そんな状態だったから陽の光を浴びる事等有り得ぬ…。
そして目を開いたら眩しい太陽が二つ(・・)。
・・・・
・・・・・・
・・・・・・・・
え?
ここ、ドコデスカ?
と、悩んでいたのは少し前。
現実逃避ばかりしてらせぬ!
漫画家なんてやってりゃあアクシデントなんて日常茶飯事!
早速状況把握に努めます。
ここは森。…空気が異様に澄んでいて、心地良い風とさんさんと降り注ぐ太陽。
丁度いい気候からして春になったばかりみたい。
そして見た事もない草や木。それに頭上に存在する二つの太陽が私の認識を一層強め、頭でも直ぐに此処が地球ではないと言う現実に直面する。
「えー……マジですか…」
最近の流行りの異世界に~系の小説を書いている売れっ子小説家(親友)からその手の設定が今流行りらしいので、私も暇があったらちょくちょく見る様にしてた。うん。
確かに面白いと言えば面白いよね。
けど、まさか自分の身に起ころうとは思ってなかったYO!
「んーと…。取り敢えず持ち物の確認…」
そう。取り敢えず持ち物確認だ。…ぶっちゃけ風呂上がりのまま寝たから寝巻きじゃね? それに裸足だろ? …詰んだ!! 役に立つもん持ってねえええええっ。

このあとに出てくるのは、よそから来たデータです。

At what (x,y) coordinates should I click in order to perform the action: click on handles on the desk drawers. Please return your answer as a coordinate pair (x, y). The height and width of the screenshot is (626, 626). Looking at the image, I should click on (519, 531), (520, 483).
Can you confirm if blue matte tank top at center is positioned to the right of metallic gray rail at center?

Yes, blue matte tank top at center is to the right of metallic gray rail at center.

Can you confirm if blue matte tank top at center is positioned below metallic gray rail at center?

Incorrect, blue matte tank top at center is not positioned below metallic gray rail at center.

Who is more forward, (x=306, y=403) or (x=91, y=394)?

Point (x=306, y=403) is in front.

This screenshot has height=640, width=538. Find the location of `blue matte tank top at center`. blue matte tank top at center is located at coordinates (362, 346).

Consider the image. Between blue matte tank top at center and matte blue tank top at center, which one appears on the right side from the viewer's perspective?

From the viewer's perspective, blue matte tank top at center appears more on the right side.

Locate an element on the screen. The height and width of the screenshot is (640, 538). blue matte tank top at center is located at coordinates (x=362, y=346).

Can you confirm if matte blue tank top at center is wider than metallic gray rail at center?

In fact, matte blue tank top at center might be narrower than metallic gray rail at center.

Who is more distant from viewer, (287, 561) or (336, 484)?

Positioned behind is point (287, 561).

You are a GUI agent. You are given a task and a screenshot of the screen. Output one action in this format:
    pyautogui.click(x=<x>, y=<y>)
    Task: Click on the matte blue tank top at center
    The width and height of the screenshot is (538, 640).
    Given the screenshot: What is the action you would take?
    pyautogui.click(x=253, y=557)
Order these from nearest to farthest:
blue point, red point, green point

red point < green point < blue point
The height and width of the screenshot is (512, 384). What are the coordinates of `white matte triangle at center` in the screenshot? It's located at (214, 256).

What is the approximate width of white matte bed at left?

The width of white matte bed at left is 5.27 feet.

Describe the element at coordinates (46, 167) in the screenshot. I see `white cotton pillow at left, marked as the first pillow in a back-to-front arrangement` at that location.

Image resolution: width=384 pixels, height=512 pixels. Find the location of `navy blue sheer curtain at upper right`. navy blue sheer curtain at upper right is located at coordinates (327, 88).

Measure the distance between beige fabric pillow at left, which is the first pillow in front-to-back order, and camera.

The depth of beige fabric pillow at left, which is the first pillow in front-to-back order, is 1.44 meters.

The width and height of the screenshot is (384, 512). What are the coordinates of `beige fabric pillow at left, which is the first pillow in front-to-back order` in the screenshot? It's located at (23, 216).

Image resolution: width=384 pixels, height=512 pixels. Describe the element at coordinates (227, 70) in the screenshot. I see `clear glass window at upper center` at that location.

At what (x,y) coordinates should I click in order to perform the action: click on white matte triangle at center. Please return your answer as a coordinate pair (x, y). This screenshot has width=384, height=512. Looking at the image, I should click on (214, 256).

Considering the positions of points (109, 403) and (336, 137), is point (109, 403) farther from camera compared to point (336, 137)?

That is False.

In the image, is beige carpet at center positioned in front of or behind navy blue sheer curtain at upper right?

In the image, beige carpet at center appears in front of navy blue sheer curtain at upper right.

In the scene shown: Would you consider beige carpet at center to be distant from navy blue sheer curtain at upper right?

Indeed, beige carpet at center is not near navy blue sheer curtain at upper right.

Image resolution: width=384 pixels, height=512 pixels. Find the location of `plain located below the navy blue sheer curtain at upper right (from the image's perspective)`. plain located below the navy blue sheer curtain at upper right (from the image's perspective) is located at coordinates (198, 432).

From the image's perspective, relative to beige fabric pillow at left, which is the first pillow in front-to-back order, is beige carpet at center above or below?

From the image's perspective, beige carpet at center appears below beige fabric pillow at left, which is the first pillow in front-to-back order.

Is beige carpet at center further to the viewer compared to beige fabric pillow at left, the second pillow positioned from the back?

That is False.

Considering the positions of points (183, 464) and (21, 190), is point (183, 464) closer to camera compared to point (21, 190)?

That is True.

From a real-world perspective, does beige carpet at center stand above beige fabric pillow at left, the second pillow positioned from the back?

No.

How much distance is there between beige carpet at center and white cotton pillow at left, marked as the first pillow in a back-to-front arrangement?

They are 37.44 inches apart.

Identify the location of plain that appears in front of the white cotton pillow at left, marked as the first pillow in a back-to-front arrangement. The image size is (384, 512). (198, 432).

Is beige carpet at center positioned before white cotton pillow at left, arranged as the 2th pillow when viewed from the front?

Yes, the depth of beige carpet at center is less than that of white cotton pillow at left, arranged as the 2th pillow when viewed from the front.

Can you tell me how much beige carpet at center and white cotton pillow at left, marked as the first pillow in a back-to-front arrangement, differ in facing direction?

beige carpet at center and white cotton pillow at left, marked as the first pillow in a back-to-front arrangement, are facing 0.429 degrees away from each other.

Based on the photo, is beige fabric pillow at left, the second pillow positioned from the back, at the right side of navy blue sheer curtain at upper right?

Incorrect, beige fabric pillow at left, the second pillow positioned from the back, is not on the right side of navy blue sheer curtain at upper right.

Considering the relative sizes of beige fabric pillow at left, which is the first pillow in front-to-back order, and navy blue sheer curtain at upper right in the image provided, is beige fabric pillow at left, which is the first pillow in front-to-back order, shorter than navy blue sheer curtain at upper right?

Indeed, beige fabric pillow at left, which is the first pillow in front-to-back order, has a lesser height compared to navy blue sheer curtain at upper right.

…と、確認してみたら、何故かご丁寧に服装チェンジの上にカバンが一つ。
「あれ? ナンデスカ、この服装…」
服装:外に出る時に偽装する服装。これだったら一般人に紛れるよ!(日本限定)
「偽装服!! 暫く着てなかったからム○ューダの香りがすっげーなっ! …まあ服装の心配は無いわね…。ちゃんと靴まで履いてるし…。で、カバンの中身は…」
中身:擬態変身用化粧(目の下のクマも隠せる)・携帯・シャーペン・スケッチブック・ペン先・ペン軸・インク・墨汁・定規……。
ってえええええ。化粧と携帯はわかるけど! そこから先が全部職業関連だよ!! しかも久々にアナロググッズ満載だった…。
昔はかなり出回ってて、今はこれらの単価高いんだよねぇ…。
PCが今や主流何だけど、アナログ派はそれこそ大物先生でないとやってけない物になってます。
私? 私はもちろんPCです。生まれた時には既になんでもネットの時代だったしね。
「…取り敢えず……。何か役に立つもんは無さそう……」
カバンの中身は元居た場所だったら興奮出来る所持品だったんだけど…。
サバイバル出来そうなもんが無い!!
そんな私のとる行動は一つ!
「…寝るか……」
人、それを現実逃避とも言う。
いや、もう何か眠いんだよ。太陽の傾き加減からしてまだ朝も早い。
よって
おやすみなさいー。疲れが残ってるの。マジで。もっかい寝たらこれは夢かもしれないし、じゃないかもしれない。
けれどそれはそれ。
まずは大事な睡眠です。
これはこの世界になんの因果かやって来た一人の漫画家の異世界生活記録である…。